** Opening Dataset excerpt block **

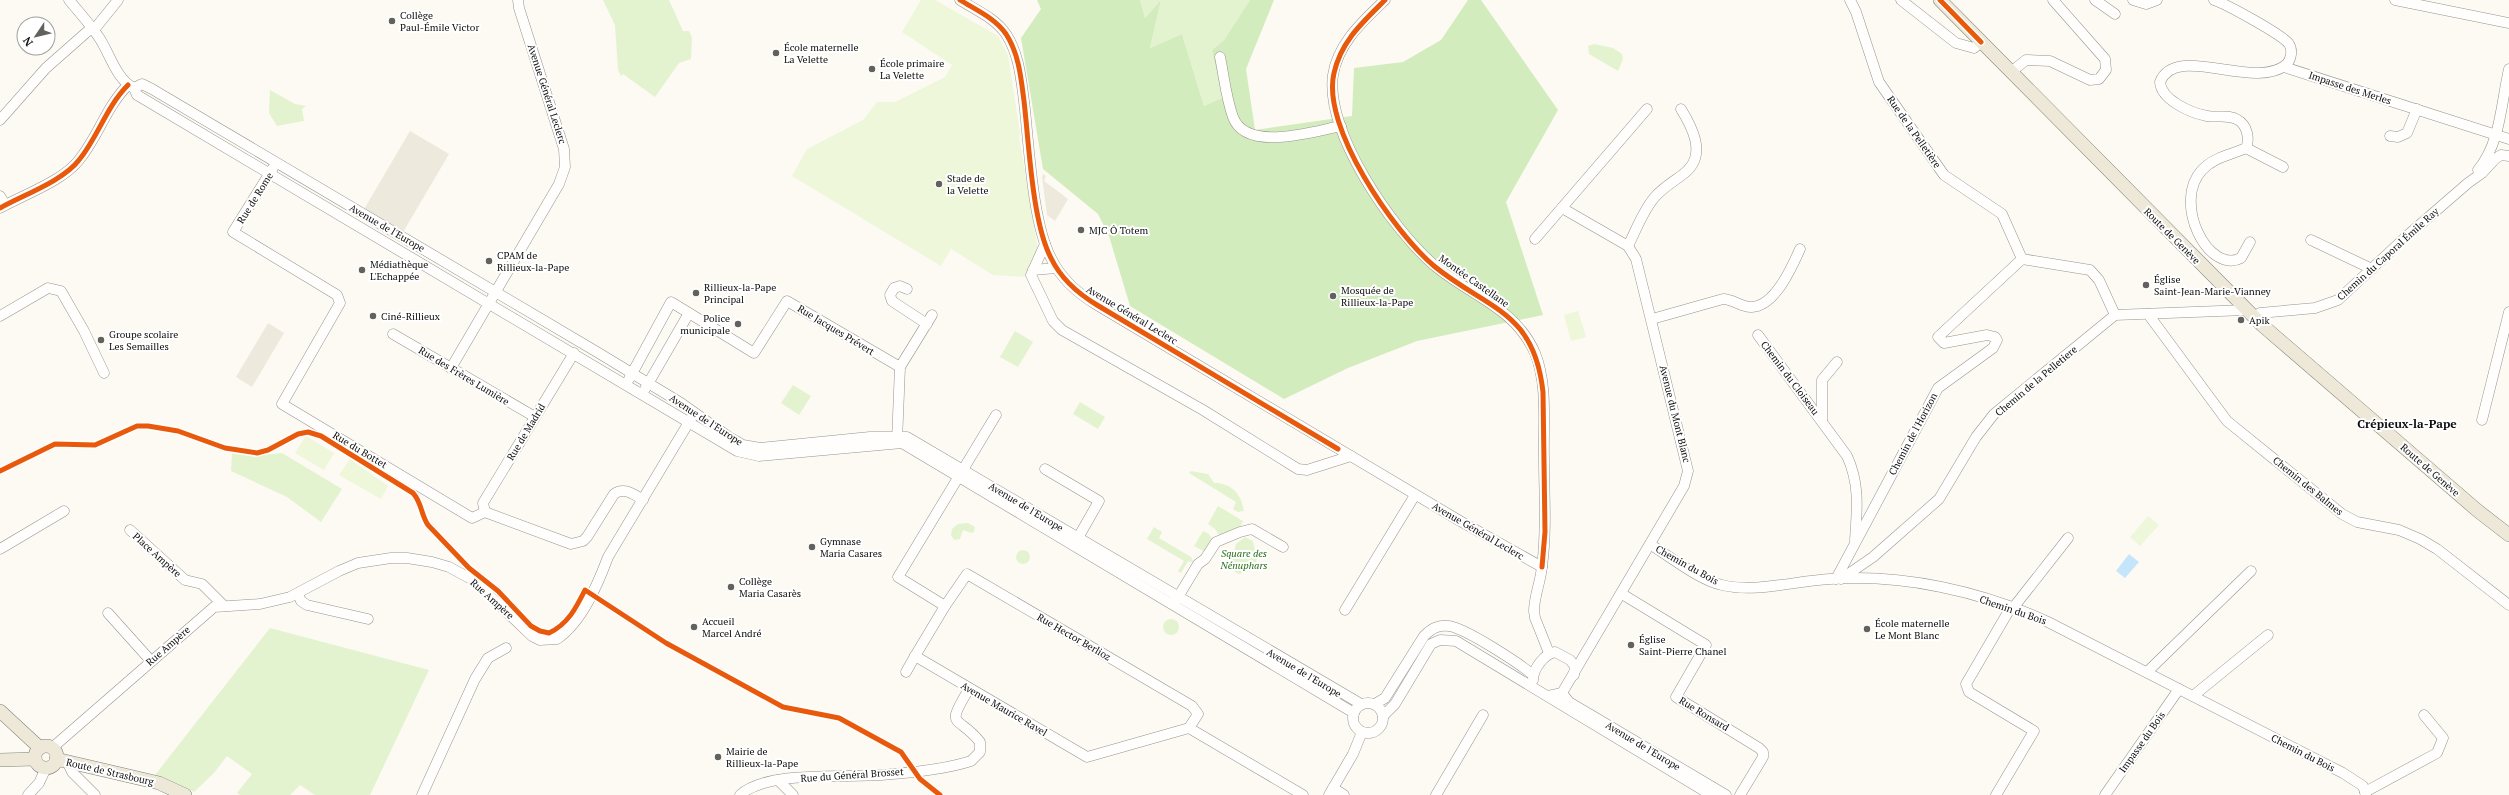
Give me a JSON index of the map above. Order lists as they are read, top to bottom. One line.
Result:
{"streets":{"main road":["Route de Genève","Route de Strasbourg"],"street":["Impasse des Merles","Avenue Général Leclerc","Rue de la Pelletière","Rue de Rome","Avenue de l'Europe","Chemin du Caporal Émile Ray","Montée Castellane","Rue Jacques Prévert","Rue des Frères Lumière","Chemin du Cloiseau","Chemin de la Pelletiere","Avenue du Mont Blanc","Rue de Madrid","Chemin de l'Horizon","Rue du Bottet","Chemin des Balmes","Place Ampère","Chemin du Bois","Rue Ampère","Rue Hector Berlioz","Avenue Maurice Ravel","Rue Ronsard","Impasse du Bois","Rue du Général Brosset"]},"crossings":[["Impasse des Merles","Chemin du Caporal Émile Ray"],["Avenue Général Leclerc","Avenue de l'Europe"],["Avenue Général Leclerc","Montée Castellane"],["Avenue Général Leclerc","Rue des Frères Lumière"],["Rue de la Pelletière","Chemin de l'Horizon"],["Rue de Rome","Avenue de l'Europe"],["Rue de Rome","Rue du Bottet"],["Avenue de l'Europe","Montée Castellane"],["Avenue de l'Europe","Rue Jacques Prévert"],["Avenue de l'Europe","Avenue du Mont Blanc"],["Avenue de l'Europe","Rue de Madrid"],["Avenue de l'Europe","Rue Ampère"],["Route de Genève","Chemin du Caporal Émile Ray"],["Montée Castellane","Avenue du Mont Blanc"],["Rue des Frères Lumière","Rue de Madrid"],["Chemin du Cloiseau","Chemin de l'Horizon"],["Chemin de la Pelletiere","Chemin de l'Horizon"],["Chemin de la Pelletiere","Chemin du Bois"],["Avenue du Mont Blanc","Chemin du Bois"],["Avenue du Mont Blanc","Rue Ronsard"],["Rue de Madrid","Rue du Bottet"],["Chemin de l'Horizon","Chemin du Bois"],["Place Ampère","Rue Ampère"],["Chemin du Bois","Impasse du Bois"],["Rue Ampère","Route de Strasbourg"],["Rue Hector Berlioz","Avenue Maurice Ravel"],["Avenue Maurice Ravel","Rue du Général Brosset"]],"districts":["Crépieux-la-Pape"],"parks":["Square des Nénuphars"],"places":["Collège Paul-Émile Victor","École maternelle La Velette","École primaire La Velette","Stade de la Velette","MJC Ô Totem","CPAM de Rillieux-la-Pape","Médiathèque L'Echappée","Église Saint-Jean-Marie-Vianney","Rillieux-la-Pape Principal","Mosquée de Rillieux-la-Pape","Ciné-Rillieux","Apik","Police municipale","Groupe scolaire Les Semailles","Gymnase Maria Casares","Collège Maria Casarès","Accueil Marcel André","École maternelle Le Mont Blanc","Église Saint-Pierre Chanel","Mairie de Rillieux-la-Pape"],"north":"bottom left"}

** Closing Dataset excerpt block **

## About this task
Skip the pictures, then retype every line above exactly.

## Answer for the task
Give me a JSON index of the map above. Order lists as they are read, top to bottom. One line.
Result:
{"streets":{"main road":["Route de Genève","Route de Strasbourg"],"street":["Impasse des Merles","Avenue Général Leclerc","Rue de la Pelletière","Rue de Rome","Avenue de l'Europe","Chemin du Caporal Émile Ray","Montée Castellane","Rue Jacques Prévert","Rue des Frères Lumière","Chemin du Cloiseau","Chemin de la Pelletiere","Avenue du Mont Blanc","Rue de Madrid","Chemin de l'Horizon","Rue du Bottet","Chemin des Balmes","Place Ampère","Chemin du Bois","Rue Ampère","Rue Hector Berlioz","Avenue Maurice Ravel","Rue Ronsard","Impasse du Bois","Rue du Général Brosset"]},"crossings":[["Impasse des Merles","Chemin du Caporal Émile Ray"],["Avenue Général Leclerc","Avenue de l'Europe"],["Avenue Général Leclerc","Montée Castellane"],["Avenue Général Leclerc","Rue des Frères Lumière"],["Rue de la Pelletière","Chemin de l'Horizon"],["Rue de Rome","Avenue de l'Europe"],["Rue de Rome","Rue du Bottet"],["Avenue de l'Europe","Montée Castellane"],["Avenue de l'Europe","Rue Jacques Prévert"],["Avenue de l'Europe","Avenue du Mont Blanc"],["Avenue de l'Europe","Rue de Madrid"],["Avenue de l'Europe","Rue Ampère"],["Route de Genève","Chemin du Caporal Émile Ray"],["Montée Castellane","Avenue du Mont Blanc"],["Rue des Frères Lumière","Rue de Madrid"],["Chemin du Cloiseau","Chemin de l'Horizon"],["Chemin de la Pelletiere","Chemin de l'Horizon"],["Chemin de la Pelletiere","Chemin du Bois"],["Avenue du Mont Blanc","Chemin du Bois"],["Avenue du Mont Blanc","Rue Ronsard"],["Rue de Madrid","Rue du Bottet"],["Chemin de l'Horizon","Chemin du Bois"],["Place Ampère","Rue Ampère"],["Chemin du Bois","Impasse du Bois"],["Rue Ampère","Route de Strasbourg"],["Rue Hector Berlioz","Avenue Maurice Ravel"],["Avenue Maurice Ravel","Rue du Général Brosset"]],"districts":["Crépieux-la-Pape"],"parks":["Square des Nénuphars"],"places":["Collège Paul-Émile Victor","École maternelle La Velette","École primaire La Velette","Stade de la Velette","MJC Ô Totem","CPAM de Rillieux-la-Pape","Médiathèque L'Echappée","Église Saint-Jean-Marie-Vianney","Rillieux-la-Pape Principal","Mosquée de Rillieux-la-Pape","Ciné-Rillieux","Apik","Police municipale","Groupe scolaire Les Semailles","Gymnase Maria Casares","Collège Maria Casarès","Accueil Marcel André","École maternelle Le Mont Blanc","Église Saint-Pierre Chanel","Mairie de Rillieux-la-Pape"],"north":"bottom left"}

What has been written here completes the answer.